◆ Исходный текст ◆
***

Трудно сказать… У меня все персонажи такие… гротескные. Это как у Шервуда Андерсона. То есть у меня персонажи не развиваются. Это, отчасти, связано, наверное, с тем, что я не так уж сильно люблю людей. Я стараюсь их любить, но как писатель, мне кажется, я не смог преодолеть своего скептического отношения к человеческой природе. Но, с другой стороны, сатира подталкивает своих читателей к тому, чтобы они были немного лучше Можно сказать, что сатира немножко воспитывает. Мои персонажи — гротески, они застигнуты в каком-то мгновении, в каком-то единичном состоянии, они особо не меняются. Даже сам персонаж не очень меняется. То есть, с ним не происходит каких-то радикальных изменений… Трудно сказать, какой персонаж у меня любимый… Ну, наверное, это вот Михаил Старостин. Мне представляется, что мне удался этот персонаж. Я его люблю.


— А это реальный персонаж?

***

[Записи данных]
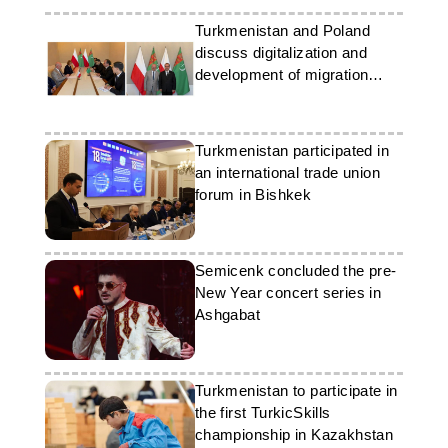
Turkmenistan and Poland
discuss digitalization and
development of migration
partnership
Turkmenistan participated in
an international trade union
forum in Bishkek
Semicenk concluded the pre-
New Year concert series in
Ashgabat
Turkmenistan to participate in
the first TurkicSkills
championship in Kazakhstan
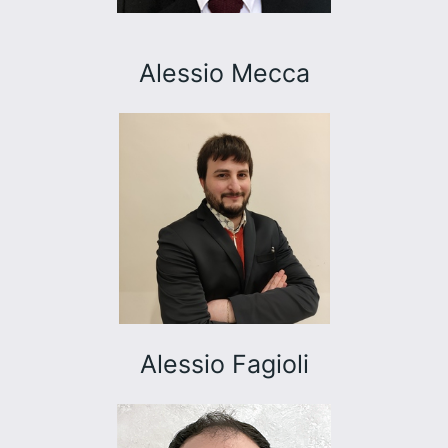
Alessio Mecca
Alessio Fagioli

***

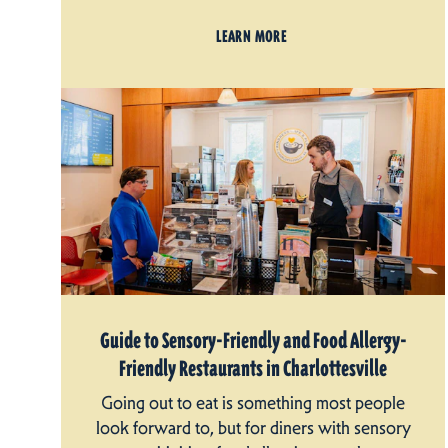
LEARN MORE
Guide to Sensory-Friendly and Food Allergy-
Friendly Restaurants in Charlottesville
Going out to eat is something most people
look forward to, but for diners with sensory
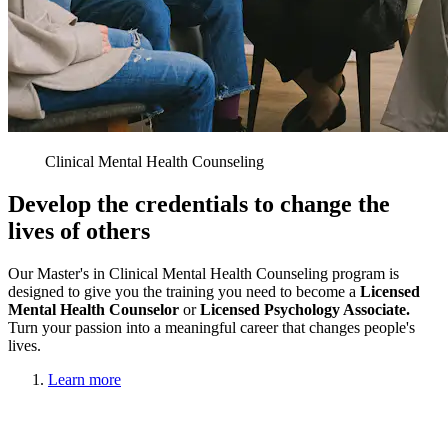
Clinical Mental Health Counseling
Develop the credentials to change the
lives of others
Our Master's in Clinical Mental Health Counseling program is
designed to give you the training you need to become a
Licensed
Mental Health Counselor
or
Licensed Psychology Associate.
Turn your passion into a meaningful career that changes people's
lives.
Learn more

***

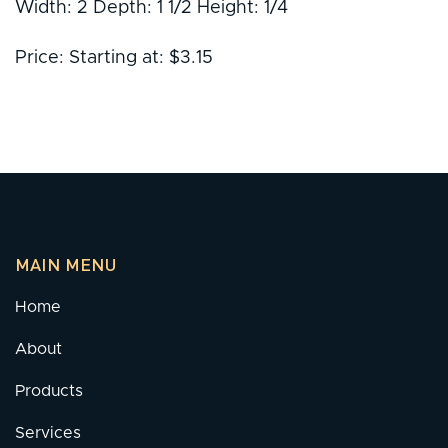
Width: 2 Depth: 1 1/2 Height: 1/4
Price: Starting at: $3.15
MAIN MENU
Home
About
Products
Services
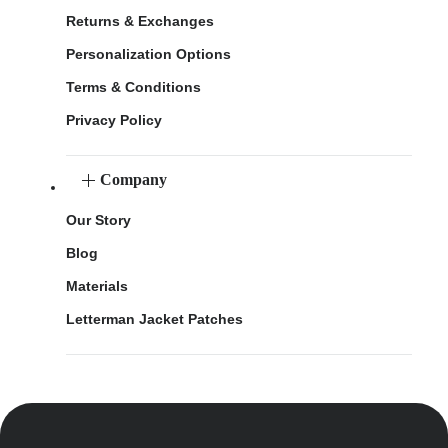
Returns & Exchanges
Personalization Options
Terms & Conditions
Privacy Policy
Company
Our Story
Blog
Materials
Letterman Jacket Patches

***

◆ Задание A ◆
Ответьте на вопросы по фрагменту интервью о персонажах.
(i) С персонажами какого писателя собеседник сравнивает своих героев?
(ii) Какого персонажа он называет, наверное, своим любимым?
(iii) К чему, по его словам, сатира подталкивает читателей?
◆ Задание B ◆
Продолжите фрагмент интервью о персонажах-гротесках, начав сразу после последнего вопроса.

◆ Ответ A ◆
(i) С персонажами Шервуда Андерсона.
(ii) Михаила Старостина.
(iii) К тому, чтобы они были немного лучше.

◆ Ответ B ◆
Ну, этот персонаж имел прототип. Со мной учился в школе мальчик, довольно смешной, очень занятный. В нашей спецшколе он был такой… из дворовых хулиганов, и немного выделялся из круга интеллигентных детей. И вот он знакомил меня с «открытым миром», с жизнью, о которой я ничего не знал. Мне он больше всех нравился, и я, помню, очень расстраивался, когда у нас его выгнали за двойки из школы. В романах я постарался его как-то прописать очень подробно и обстоятельно: чему он там меня научил, какие он новые слова придумал, как он обогатил мой словарный запас всякими неприличными выражениями и так далее… Вот, пожалуй, это и есть мой любимый персонаж.

— Насчёт неприличных выражений… Как Вы считаете, мат в современной литературе – это мода или неизбежность?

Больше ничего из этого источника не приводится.